REQUIRED WORK: In the entries that follow, the first line to write out is the one containing "comparar el código", and the last is the one containing "Esto evita que". Reproduce that stretch exactly, with nothing before or after it.

RECORDS TO USE:
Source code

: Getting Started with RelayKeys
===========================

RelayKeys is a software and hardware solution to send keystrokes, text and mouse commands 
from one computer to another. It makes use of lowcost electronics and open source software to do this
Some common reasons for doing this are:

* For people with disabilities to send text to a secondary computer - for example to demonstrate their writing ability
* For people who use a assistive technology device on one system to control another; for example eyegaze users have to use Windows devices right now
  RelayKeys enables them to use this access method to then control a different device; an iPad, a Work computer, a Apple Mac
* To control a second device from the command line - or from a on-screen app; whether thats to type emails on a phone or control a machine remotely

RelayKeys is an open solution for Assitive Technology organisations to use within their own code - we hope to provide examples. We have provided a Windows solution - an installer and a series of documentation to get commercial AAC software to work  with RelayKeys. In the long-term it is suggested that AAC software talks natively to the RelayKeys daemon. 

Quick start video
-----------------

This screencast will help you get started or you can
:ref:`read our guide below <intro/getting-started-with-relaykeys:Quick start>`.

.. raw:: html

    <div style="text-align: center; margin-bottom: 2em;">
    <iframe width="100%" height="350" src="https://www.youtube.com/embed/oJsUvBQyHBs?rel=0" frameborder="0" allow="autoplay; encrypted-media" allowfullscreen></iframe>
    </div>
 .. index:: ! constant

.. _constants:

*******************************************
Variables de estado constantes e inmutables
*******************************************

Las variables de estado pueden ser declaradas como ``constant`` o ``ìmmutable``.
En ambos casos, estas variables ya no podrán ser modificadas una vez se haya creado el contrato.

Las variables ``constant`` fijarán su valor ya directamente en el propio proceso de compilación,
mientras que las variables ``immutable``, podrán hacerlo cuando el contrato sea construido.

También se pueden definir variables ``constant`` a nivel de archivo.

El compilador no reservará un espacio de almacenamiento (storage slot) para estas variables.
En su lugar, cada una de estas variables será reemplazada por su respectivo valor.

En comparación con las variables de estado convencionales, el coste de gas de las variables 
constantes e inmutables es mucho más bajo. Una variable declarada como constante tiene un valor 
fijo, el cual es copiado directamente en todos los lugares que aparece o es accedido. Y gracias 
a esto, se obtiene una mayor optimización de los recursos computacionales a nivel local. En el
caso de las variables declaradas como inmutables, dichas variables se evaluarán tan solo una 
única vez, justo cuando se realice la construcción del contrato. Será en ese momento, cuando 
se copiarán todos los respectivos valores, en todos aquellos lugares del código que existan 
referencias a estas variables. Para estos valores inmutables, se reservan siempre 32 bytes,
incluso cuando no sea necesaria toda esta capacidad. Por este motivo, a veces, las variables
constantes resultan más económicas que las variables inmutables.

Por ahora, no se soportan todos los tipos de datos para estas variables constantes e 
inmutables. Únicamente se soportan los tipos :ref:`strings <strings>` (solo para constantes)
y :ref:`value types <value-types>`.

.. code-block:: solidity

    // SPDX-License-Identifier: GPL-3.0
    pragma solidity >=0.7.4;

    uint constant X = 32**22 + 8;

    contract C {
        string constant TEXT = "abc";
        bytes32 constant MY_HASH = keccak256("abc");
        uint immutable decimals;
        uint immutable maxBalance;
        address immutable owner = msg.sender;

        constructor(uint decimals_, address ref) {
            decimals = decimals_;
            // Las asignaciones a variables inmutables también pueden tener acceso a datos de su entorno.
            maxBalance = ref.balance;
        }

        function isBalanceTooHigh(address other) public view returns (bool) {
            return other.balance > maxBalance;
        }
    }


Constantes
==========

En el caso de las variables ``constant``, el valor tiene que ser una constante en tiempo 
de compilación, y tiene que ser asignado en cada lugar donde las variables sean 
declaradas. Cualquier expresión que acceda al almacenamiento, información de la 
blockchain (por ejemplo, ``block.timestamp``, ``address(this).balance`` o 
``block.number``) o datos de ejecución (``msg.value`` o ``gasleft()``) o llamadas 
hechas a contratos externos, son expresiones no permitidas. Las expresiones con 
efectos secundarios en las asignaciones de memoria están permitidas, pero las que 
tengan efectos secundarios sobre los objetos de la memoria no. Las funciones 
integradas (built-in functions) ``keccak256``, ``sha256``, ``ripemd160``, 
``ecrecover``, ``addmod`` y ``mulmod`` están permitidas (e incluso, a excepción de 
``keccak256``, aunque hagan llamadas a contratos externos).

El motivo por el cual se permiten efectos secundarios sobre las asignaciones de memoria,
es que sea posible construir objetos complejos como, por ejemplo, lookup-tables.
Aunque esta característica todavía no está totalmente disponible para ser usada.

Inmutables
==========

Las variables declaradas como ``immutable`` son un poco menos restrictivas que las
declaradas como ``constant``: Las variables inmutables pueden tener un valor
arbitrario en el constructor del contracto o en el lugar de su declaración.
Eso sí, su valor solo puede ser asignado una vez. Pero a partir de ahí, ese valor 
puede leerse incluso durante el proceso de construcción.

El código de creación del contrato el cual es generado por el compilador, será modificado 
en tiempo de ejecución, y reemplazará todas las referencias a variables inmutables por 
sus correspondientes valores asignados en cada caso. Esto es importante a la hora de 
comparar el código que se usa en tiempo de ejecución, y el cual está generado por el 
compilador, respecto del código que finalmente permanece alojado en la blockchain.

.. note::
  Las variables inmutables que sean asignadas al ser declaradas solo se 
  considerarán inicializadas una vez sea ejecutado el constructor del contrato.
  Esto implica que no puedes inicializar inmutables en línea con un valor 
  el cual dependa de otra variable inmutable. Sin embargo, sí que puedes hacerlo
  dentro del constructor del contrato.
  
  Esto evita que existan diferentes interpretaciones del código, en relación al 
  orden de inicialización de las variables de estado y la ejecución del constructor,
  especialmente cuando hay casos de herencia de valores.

WRITTEN ANSWER:
comparar el código que se usa en tiempo de ejecución, y el cual está generado por el 
compilador, respecto del código que finalmente permanece alojado en la blockchain.

.. note::
  Las variables inmutables que sean asignadas al ser declaradas solo se 
  considerarán inicializadas una vez sea ejecutado el constructor del contrato.
  Esto implica que no puedes inicializar inmutables en línea con un valor 
  el cual dependa de otra variable inmutable. Sin embargo, sí que puedes hacerlo
  dentro del constructor del contrato.
  
  Esto evita que existan diferentes interpretaciones del código, en relación al 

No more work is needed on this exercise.